Hoje fui encher os pneus da bicicleta, estava eu concentradíssimo a tentar atinar com a melhor maneira de utilizar as bombas da estaçao de serviço quando de repente ouço: "Está furado? Se não conseguir encher eu consigo!", uma voz curiosa, meiga, atrevida, inocente e sabichona de uma rapariga de cabelos encaracolados, castanhos, digna de uma série de desenhos animados dos anos 80, exceptuando as sardas que não tinha.
Levanto os olhos do pneu traseiro da bicicleta e deparo-me com aquela menina de pouco mais de meio metro a olhar pra mim com um ar de quem espera uma resposta que deveria ter sido mais célere. Respondo-lhe que não está furado enquanto termino de encher o pneu.
Já com a menina de cócoras, analisando todos os meus movimentos para ver se estavam certos, pergunto-lhe se me quer ajudar e aumentar a pressão rodando a roda presa na parte lateral do aparelho (já não sei o que lhe chamar).
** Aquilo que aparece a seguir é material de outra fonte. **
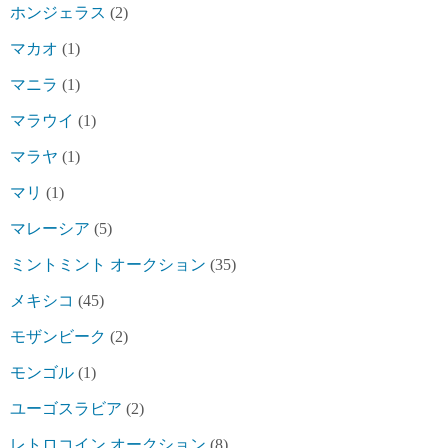
ホンジェラス
(2)
マカオ
(1)
マニラ
(1)
マラウイ
(1)
マラヤ
(1)
マリ
(1)
マレーシア
(5)
ミントミント オークション
(35)
メキシコ
(45)
モザンビーク
(2)
モンゴル
(1)
ユーゴスラビア
(2)
レトロコイン オークション
(8)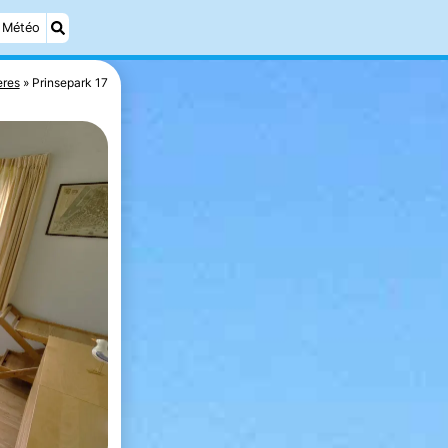
Météo
res
Prinsepark 17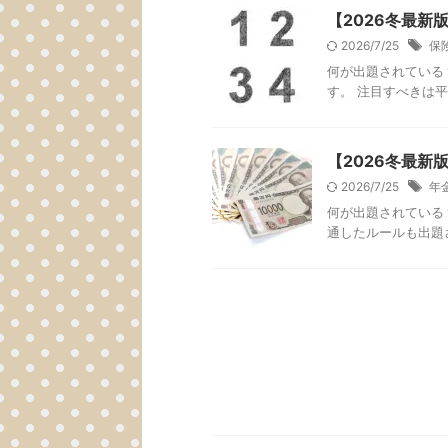
【2026冬最
2026/7/25
保
何が出題されている
す。 注目すべきは平
【2026冬最
2026/7/25
年
何が出題されている
通したルールも出題さ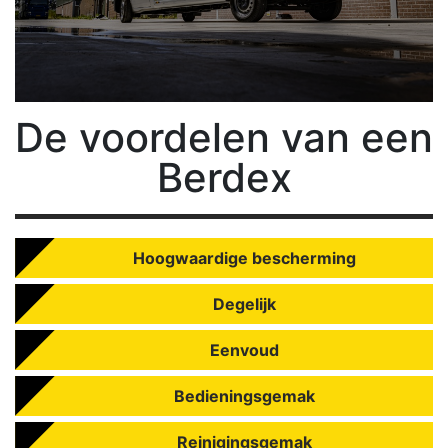
De
voordelen van een
Berdex
Hoogwaardige bescherming
Degelijk
Eenvoud
Bedieningsgemak
Reinigingsgemak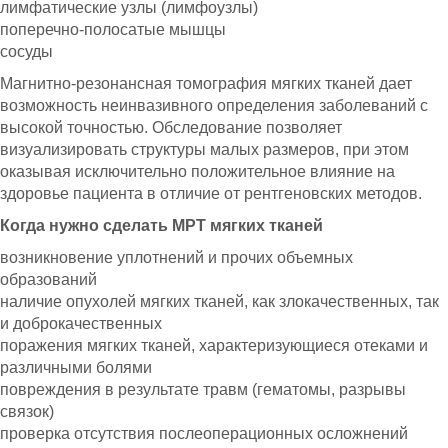
лимфатические узлы (лимфоузлы)
поперечно-полосатые мышцы
сосуды
Магнитно-резонансная томография мягких тканей дает
возможность неинвазивного определения заболеваний с
высокой точностью. Обследование позволяет
визуализировать структуры малых размеров, при этом
оказывая исключительно положительное влияние на
здоровье пациента в отличие от рентгеновских методов.
Когда нужно сделать МРТ мягких тканей
возникновение уплотнений и прочих объемных
образований
наличие опухолей мягких тканей, как злокачественных, так
и доброкачественных
поражения мягких тканей, характеризующиеся отеками и
различными болями
повреждения в результате травм (гематомы, разрывы
связок)
проверка отсутствия послеоперационных осложнений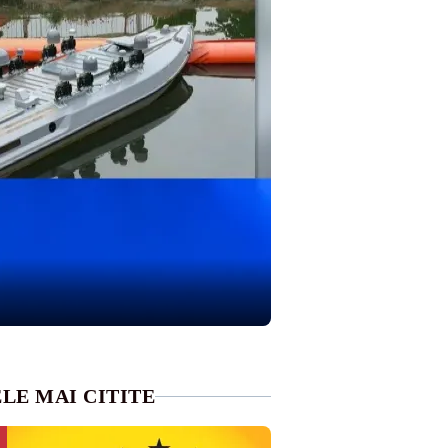
LE MAI CITITE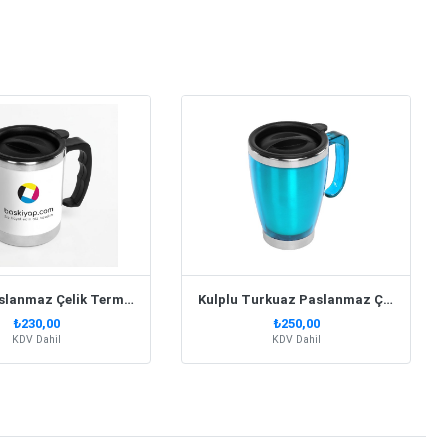
Kulplu Paslanmaz Çelik Termos Kupa 330 Ml – Beyaz
Kulplu Turkuaz Paslanmaz Çelik Termos Kupa – 415 Ml
₺230,00
₺250,00
KDV Dahil
KDV Dahil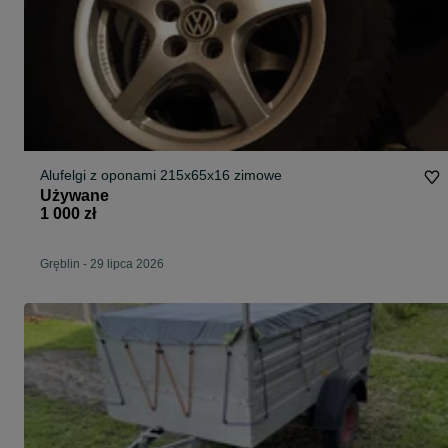
Alufelgi z oponami 215x65x16 zimowe
Używane
1 000 zł
Gręblin
-
29 lipca 2026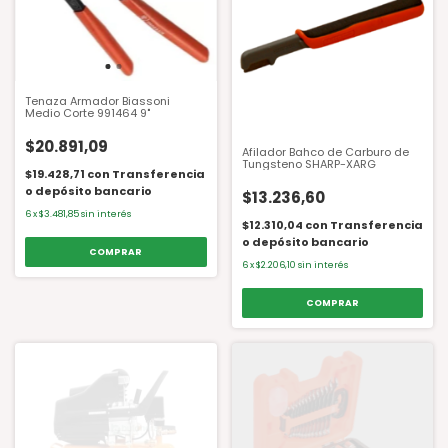
Tenaza Armador Biassoni
Medio Corte 991464 9"
$20.891,09
Afilador Bahco de Carburo de
Tungsteno SHARP-XARG
$19.428,71
con
Transferencia
o depósito bancario
$13.236,60
6
x
$3.481,85
sin interés
$12.310,04
con
Transferencia
o depósito bancario
6
x
$2.206,10
sin interés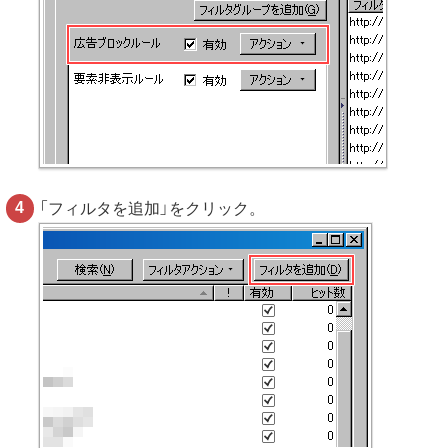
「フィルタを追加」をクリック。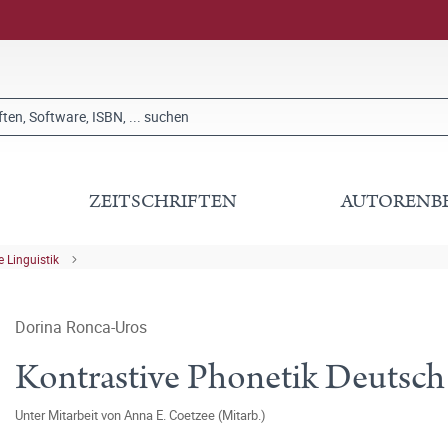
ZEITSCHRIFTEN
AUTORENB
 Linguistik
Dorina Ronca-Uros
Kontrastive Phonetik Deutsch 
Unter Mitarbeit von
Anna E. Coetzee (Mitarb.)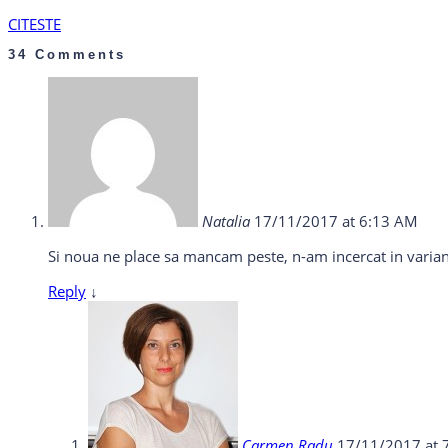
CITESTE
34 Comments
Natalia
17/11/2017 at 6:13 AM
Si noua ne place sa mancam peste, n-am incercat in varia
Reply
↓
Carmen Radu
17/11/2017 at 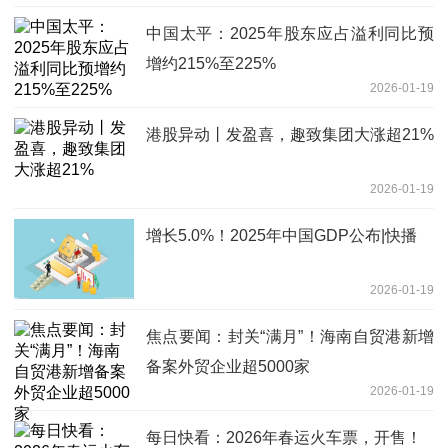
中国太平：2025年股东应占溢利同比预
增约215%至225%
2026-01-19
港股异动丨发盈喜，趣致集团大涨超21%
2026-01-19
增长5.0%！2025年中国GDP公布|快播
2026-01-19
焦点要闻：封关“满月”！海南自贸港新增
备案外贸企业超5000家
2026-01-19
每日快看：2026年春运火车票，开售！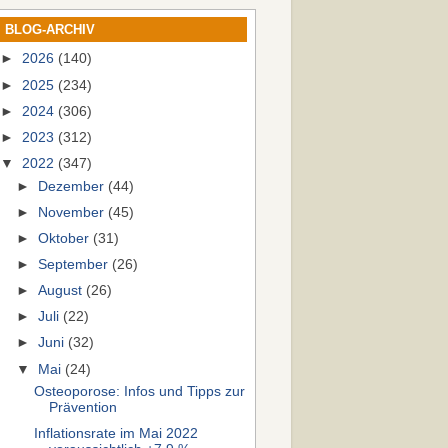
BLOG-ARCHIV
►
2026
(140)
►
2025
(234)
►
2024
(306)
►
2023
(312)
▼
2022
(347)
►
Dezember
(44)
►
November
(45)
►
Oktober
(31)
►
September
(26)
►
August
(26)
►
Juli
(22)
►
Juni
(32)
▼
Mai
(24)
Osteoporose: Infos und Tipps zur
Prävention
Inflationsrate im Mai 2022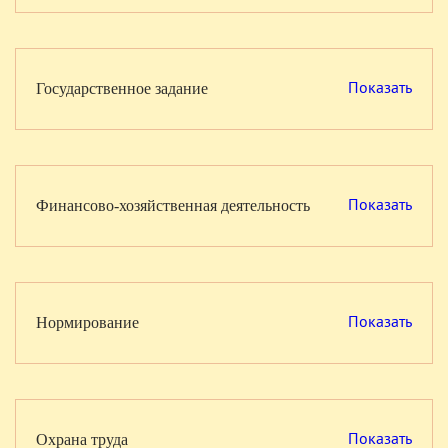
Показать
Государственное задание
Показать
Финансово-хозяйственная деятельность
Показать
Нормирование
Показать
Охрана труда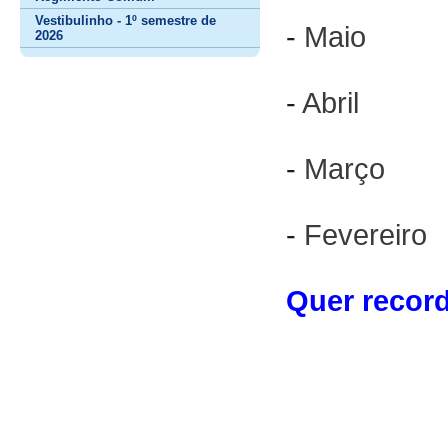
Vestibulinho - 1º semestre de
-
Maio
2026
-
Abril
-
Março
-
Fevereiro
Quer recorda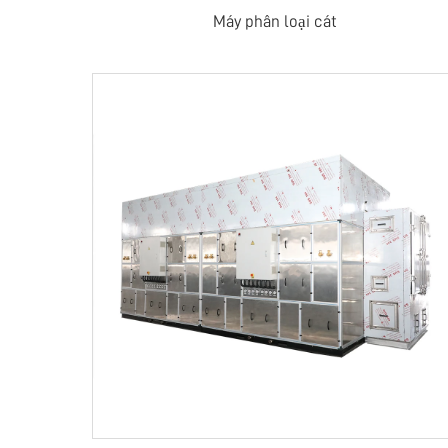
Máy phân loại cát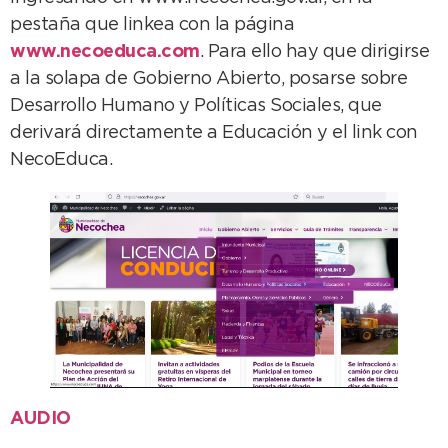
pestaña que linkea con la página
www.necoeduca.com
. Para ello hay que dirigirse
a la solapa de Gobierno Abierto, posarse sobre
Desarrollo Humano y Políticas Sociales, que
derivará directamente a Educación y el link con
NecoEduca.
AUDIO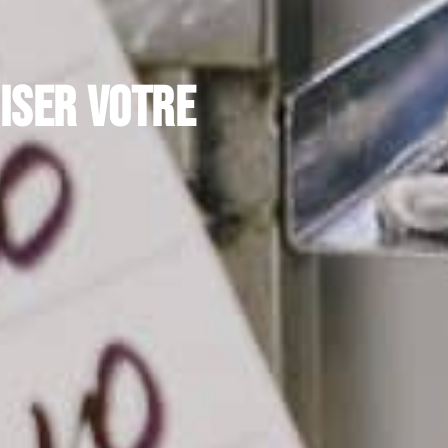
iser votre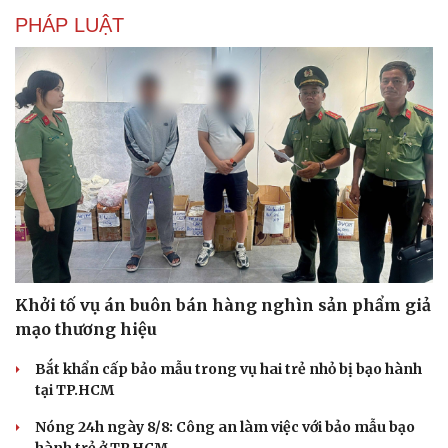
PHÁP LUẬT
Khởi tố vụ án buôn bán hàng nghìn sản phẩm giả
mạo thương hiệu
Bắt khẩn cấp bảo mẫu trong vụ hai trẻ nhỏ bị bạo hành
tại TP.HCM
Nóng 24h ngày 8/8: Công an làm việc với bảo mẫu bạo
hành trẻ ở TP.HCM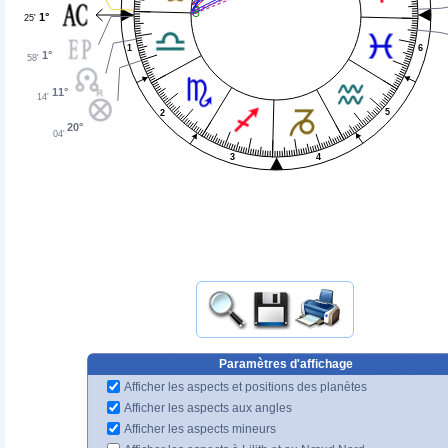
1°
25'
6
1
1°
58'
11°
14'
5
2
20°
04'
4
3
Paramètres d'affichage
Afficher les aspects et positions des planètes
Afficher les aspects aux angles
Afficher les aspects mineurs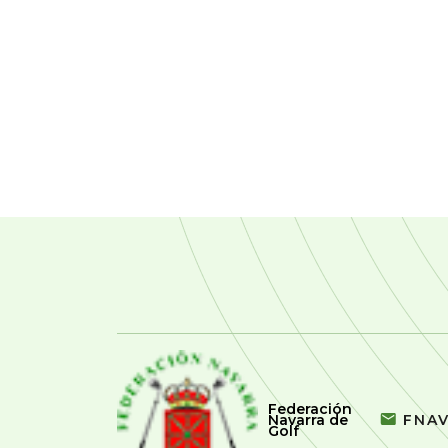
Federación
Navarra de
FNA
Golf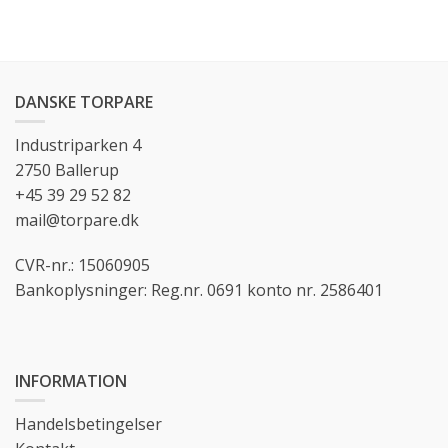
DANSKE TORPARE
Industriparken 4
2750 Ballerup
+45 39 29 52 82
mail@torpare.dk
CVR-nr.: 15060905
Bankoplysninger: Reg.nr. 0691 konto nr. 2586401
INFORMATION
Handelsbetingelser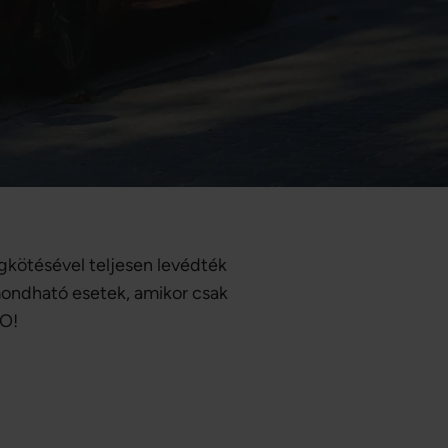
gkötésével teljesen levédték
mondható esetek, amikor csak
CO!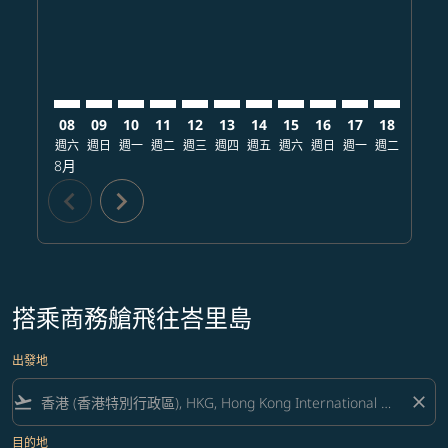
08
09
10
11
12
13
14
15
16
17
18
19
週六
週日
週一
週二
週三
週四
週五
週六
週日
週一
週二
週三
8月
chevron_left
chevron_right
搭乘商務艙飛往峇里島
出發地
flight_takeoff
close
目的地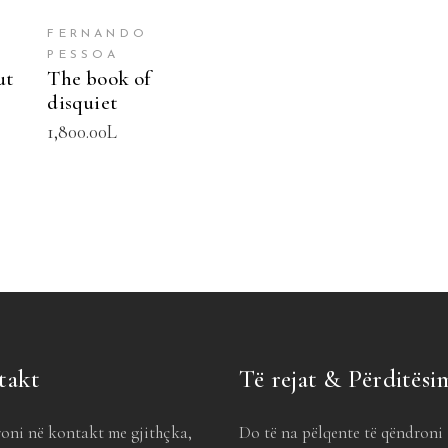
FERNANDO
PESSOA
ut
The book of
disquiet
1,800.00
L
takt
Të rejat & Përditësi
oni në kontakt me gjithçka,
Do të na pëlqente të qëndroni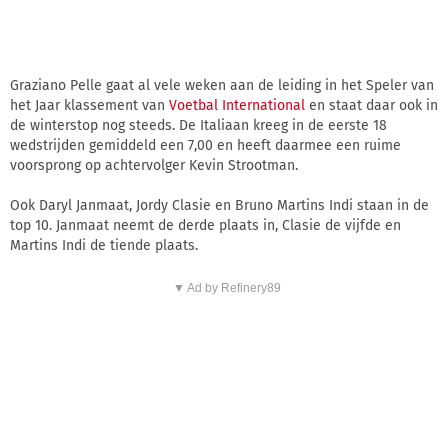
Graziano Pelle gaat al vele weken aan de leiding in het Speler van
het Jaar klassement van
Voetbal International
en staat daar ook in
de winterstop nog steeds. De Italiaan kreeg in de eerste 18
wedstrijden gemiddeld een 7,00 en heeft daarmee een ruime
voorsprong op achtervolger Kevin Strootman.
Ook Daryl Janmaat, Jordy Clasie en Bruno Martins Indi staan in de
top 10. Janmaat neemt de derde plaats in, Clasie de vijfde en
Martins Indi de tiende plaats.
▼ Ad by Refinery89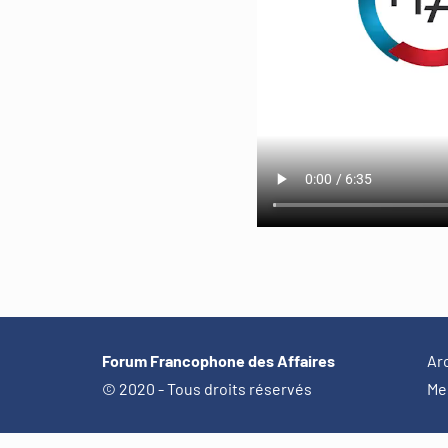
Forum Francophone des Affaires
Ar
© 2020 - Tous droits réservés
Me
Expliquei-lhe para que lado devia rodar e, ainda não tinha terminado a frase, já a pirralhita estava de mão na roda a rodar como entendida no assunto que era, bem devagar para não estragar.
Terminei de encher o pneu e fui guardar a mangueira do ar perto do aparelho de encher pneus." Não tem pipo?" era a voz de novo que falou cedo demais, pois quando olhei já ela estava de pipo na mão à espera que eu lhe desse autorização para o apertar na roda da bicicleta.
Dada a autorização, o sorriso apareceu no rosto dela, sorriso esse que se modificou rapidamente para uma língua de fora em sinal de complicações inesperadas para tão eficiente menina.
Pronto para ir embora, agradeci a preciosa ajuda com um sorriso e recebo um respeitoso e carinhoso "De nada."
Pensando que tinha sido educado o suficiente montei na bicicleta e dei a primeira pedalada, imediatamente travada pela menina que exclamou, para minha vergonha: "Até amanhã!", corei e pensei que afinal ela tinha razão e que depois de tanta cumplicidade numa tarefa que afinal ela tornou tão mais fácil, a menina merecia uma despedida mais completa.
Tive vontade de sair da bicicleta e dar um beijinho à menina que olhava para mim com um ar desiludido, pois já raramente vejo crianças assim. Não o fiz...
Não o fiz porque de repente pensei, "onde estão os pais?" Não estavam por perto por isso pensei que poderiam estar dentro da loja de olho na filha. Assolou-me um pensamento, "se fosse minha filha e eu não soubesse do que se tratava e visse um estranho, adulto, a beijá-la, o que iria pensar eu?" Nos dias que correm, é preciso ter cuidado! Ainda esbocei o movimento de desmontar da bicicleta, mas rapidamente desisti. Respondi-lhe "Até amanhã fofinha!" e pedalei, sem olhar para trás, não fosse ter desiludido a menina mais uma vez.
Mais tarde, contei à minha mãe esta história, e antes de lhe contar esta parte final já estava a ser interrompido com um autoritário: "Não lhe deste um beijinho de agradecimento por te ter lembrado de que não é assim que se despede das pessoas?", contei-lhe porque não o tinha feito, ao que a minha mãe respondeu: "Que mundo cão!"
Pois é... Hoje já não se pode beijar uma criança, apenas por ela ser criança, tem que ter uma justificação válida, testemunhas, etc, tudo o que precisamos num tribunal para provar que não fizemos nada de errado.
Hoje passei por mal-educado, insensível, por medo do que esta sociedade poderia pensar se eu beijasse a minha imprescindível ajudante... infelizmente!